Artificial lipid layer formation was performed using the previous method with some modifications [37]. The lipid layer was formed by pre-mixing phospholipids (POPE:POPG = 3:1) and fatty acids oil (squalene:oleic acid = 4:1) in the water phase. A drop of the lipid mixture, which was stained with Dil dye, was added into the PS-NH2 (2 μm) solution (20 µg/mL). The solution was vortexed and incubated at room temperature for 10 min. After the mixed solution was centrifuged and washed with deionised water thrice, the collected samples were analysed using the confocal laser scanning microscopy. Meanwhile, the samples that were not stained with Dil dye were analysed using SEM. For the interaction of PS-NH2 with a synthetic unilamellar liposome, the above-described lipid mixture in the water phase was ultrasonicated for 5 min to form liposome. The liposome solution was then mixed with PS-NH2 (2 μm; 20 µg/mL) and incubated at room temperature for 15 min. A macroscopic lipid layer (~ 5 mm) was formed by dropping the lipid and fatty acid oil mixture onto the surface of the water phase. Then, 1 µL nanoplastic solution (80 nm, 20 µg/mL) was gently dripped on the surface or near the edge of lipid membrane. The video and image were obtained by camera or confocal laser microscopy.

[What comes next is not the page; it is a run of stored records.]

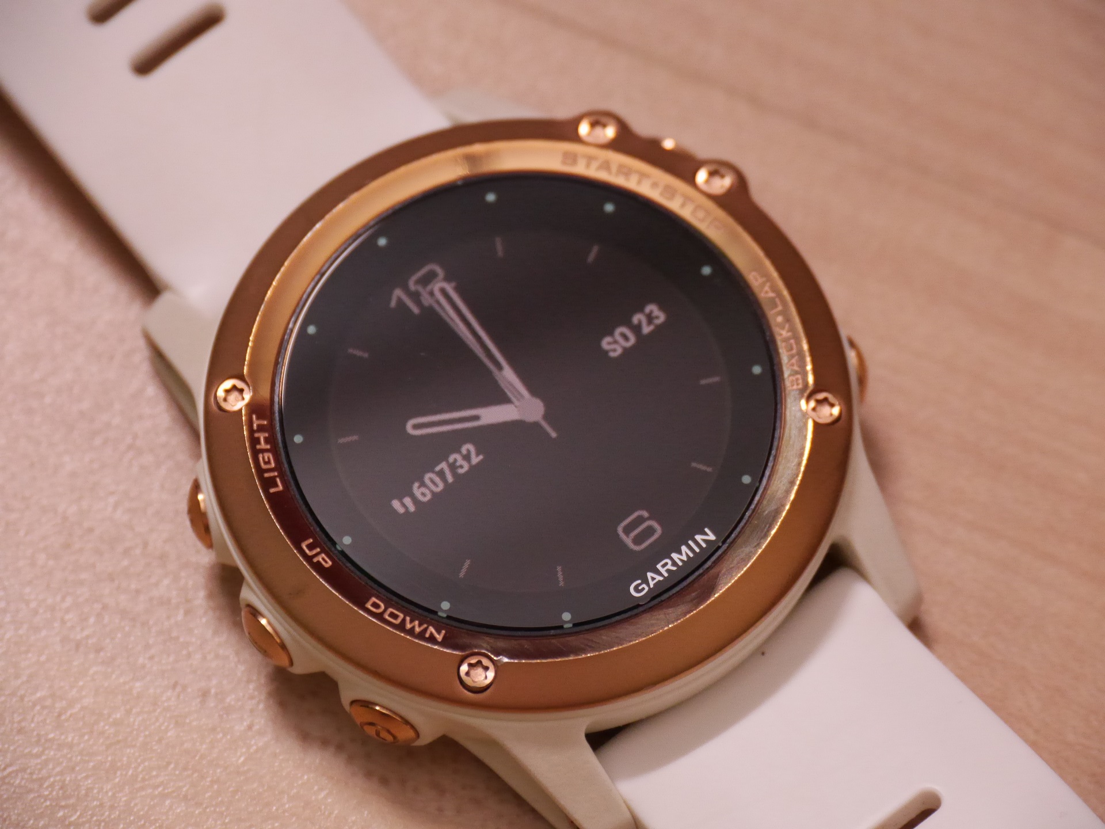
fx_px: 8938
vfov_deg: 5.3
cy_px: 414
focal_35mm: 280
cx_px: 552
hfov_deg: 7.1
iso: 3200
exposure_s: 1/80
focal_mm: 140
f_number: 5.8
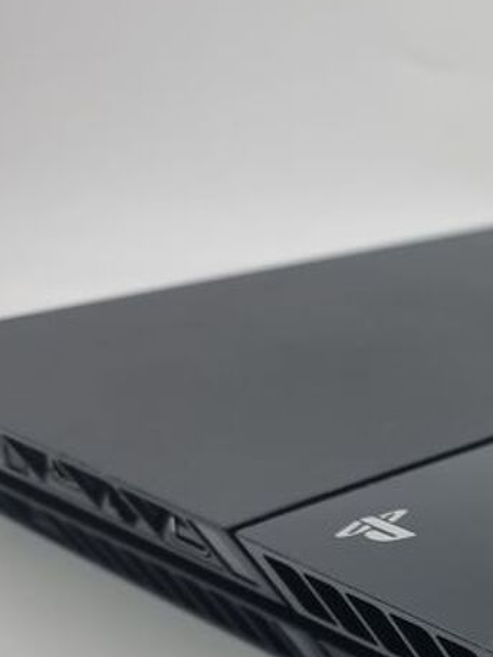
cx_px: 661
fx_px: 1329
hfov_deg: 19.2
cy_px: 620
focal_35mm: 70
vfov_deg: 26.6
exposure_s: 1/120
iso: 50
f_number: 1.8
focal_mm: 6.7
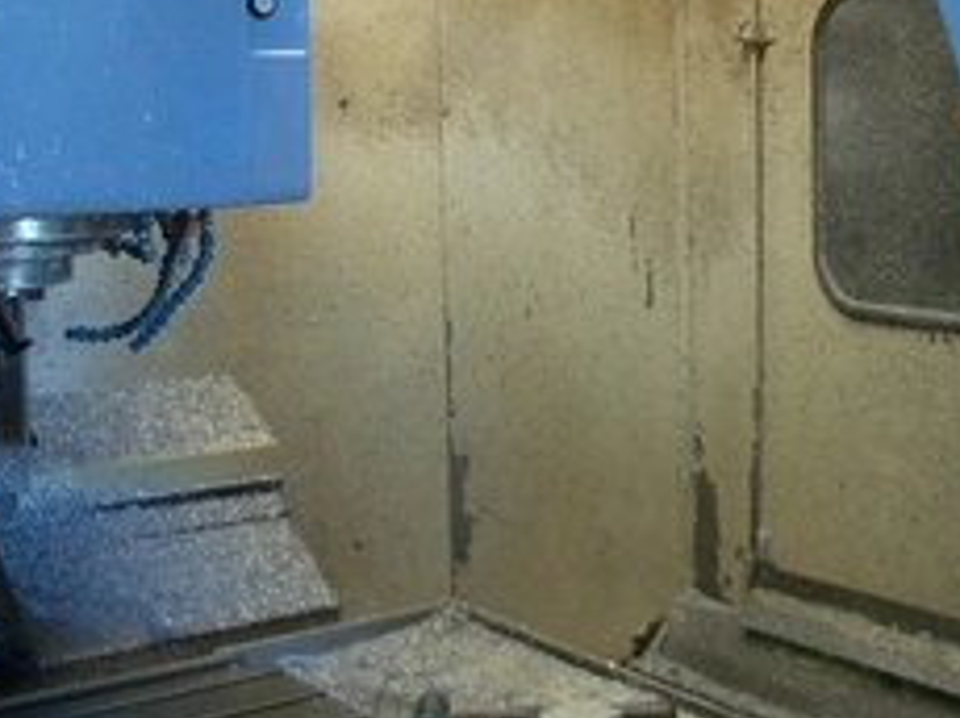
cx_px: 505
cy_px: 313
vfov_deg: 24.0
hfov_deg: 31.7
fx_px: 1690
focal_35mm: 61
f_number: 2.6
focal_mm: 5.8
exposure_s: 1/25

For the interactions between the lipid-coated bacteria and the PS-NH2, the bacteria cells coated with lipid layers were prepared according to the reported method with some modifications [50]. Bacteria (1.5 ml) sub-cultured for 3 h were collected, washed and resuspended in 1 ml of ice-cold phosphate solution containing 12.5 mM of CaCl2. DOPA (Avanti Polar Lipids, Alabaster, AL, USA) and cholesterol (Sangon, Shanghai, China) were dissolved in 5 ml of chloroform at a 4:1 molar ratio. Then, the mixed solution was dried by nitrogen, resulting in a lipid film. The obtained film was hydrated in 1 ml of bacterial solution and vortexed for 15 min to generate LCB. The LCB was treated with 100 µg/mL PS-NH2. Then, the morphological changes were observed by TEM. Intracellular ROS and survival fractions of the LCB were measured, respectively.

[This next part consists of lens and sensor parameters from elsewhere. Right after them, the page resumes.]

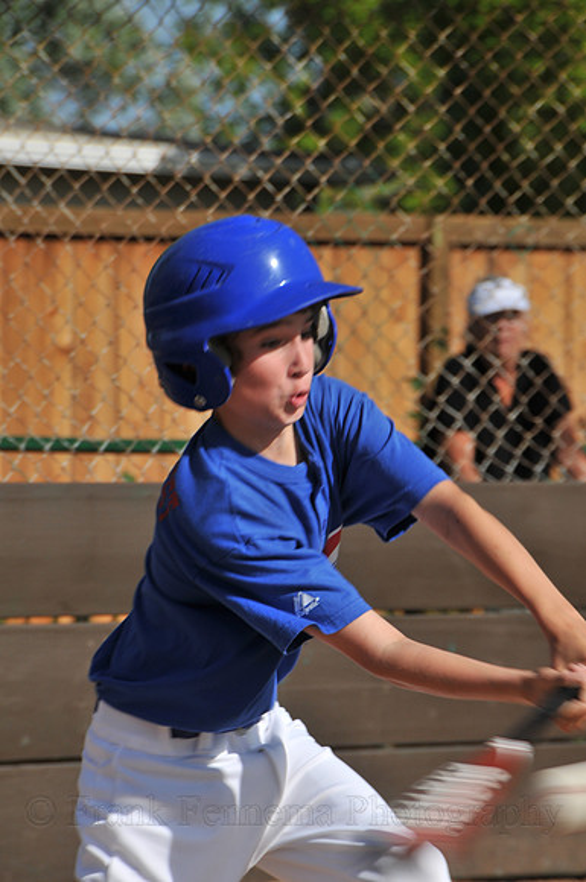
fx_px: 7346
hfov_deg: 4.6
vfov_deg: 6.9
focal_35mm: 300
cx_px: 293
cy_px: 441
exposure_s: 1/250
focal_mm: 200
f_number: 8
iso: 200
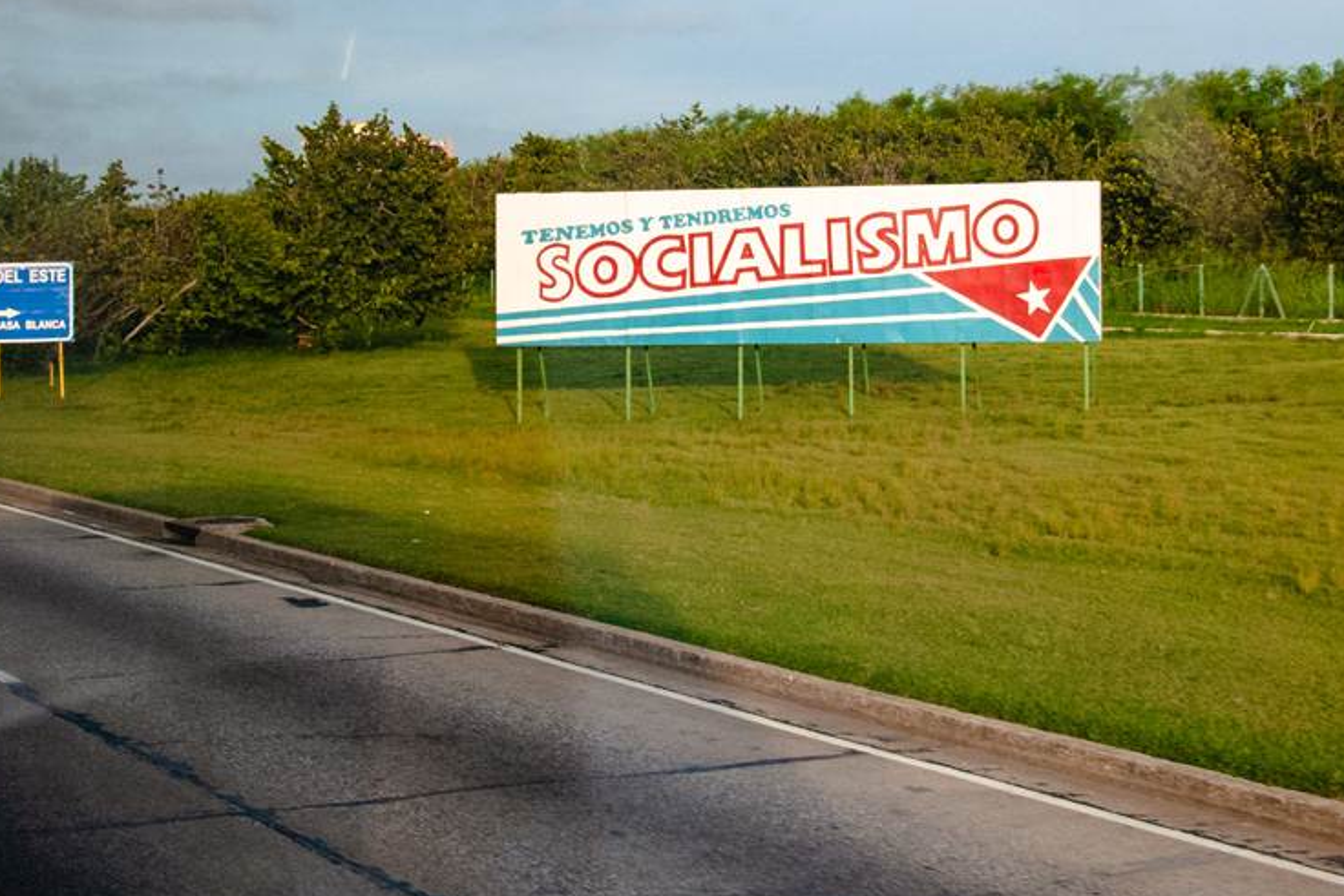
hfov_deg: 37.4
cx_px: 772
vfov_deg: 25.5
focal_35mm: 53
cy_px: 386
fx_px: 1979
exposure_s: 1/640
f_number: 4.5
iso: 800
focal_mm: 26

Intracellular ROS detection

Intracellular ROS level was measured by using 2’,7’-dichlorofluorescein diacetate (DCFH-DA) as a molecular probe to detect ROS [60]. The DCFH-DA was hydrolysed into DCFH by intracellular esterase and then oxidised by intracellular ROS into DCF, which produced fluorescence. Cell cultures (OD600 = 1.0) were treated with 100 µg/mL PS nanoplastics for 30 min. Then, the cells were collected by centrifugation and washed with phosphate buffer (pH 7.5) thrice to remove extracellular probes. The images were observed using the confocal laser scanning microscope (Zeiss LSM510). The fluorescence was quantitated using a fluorescence spectrophotometer (SpectraMax M5) at an excitation wavelength of 485 nm and an emission wavelength of 525 nm.

Statistical analysis

All experiments were performed with at least three independent replicates unless stated otherwise. Student’s t tests were used to assess the significance among results. P < 0.05 was considered significant.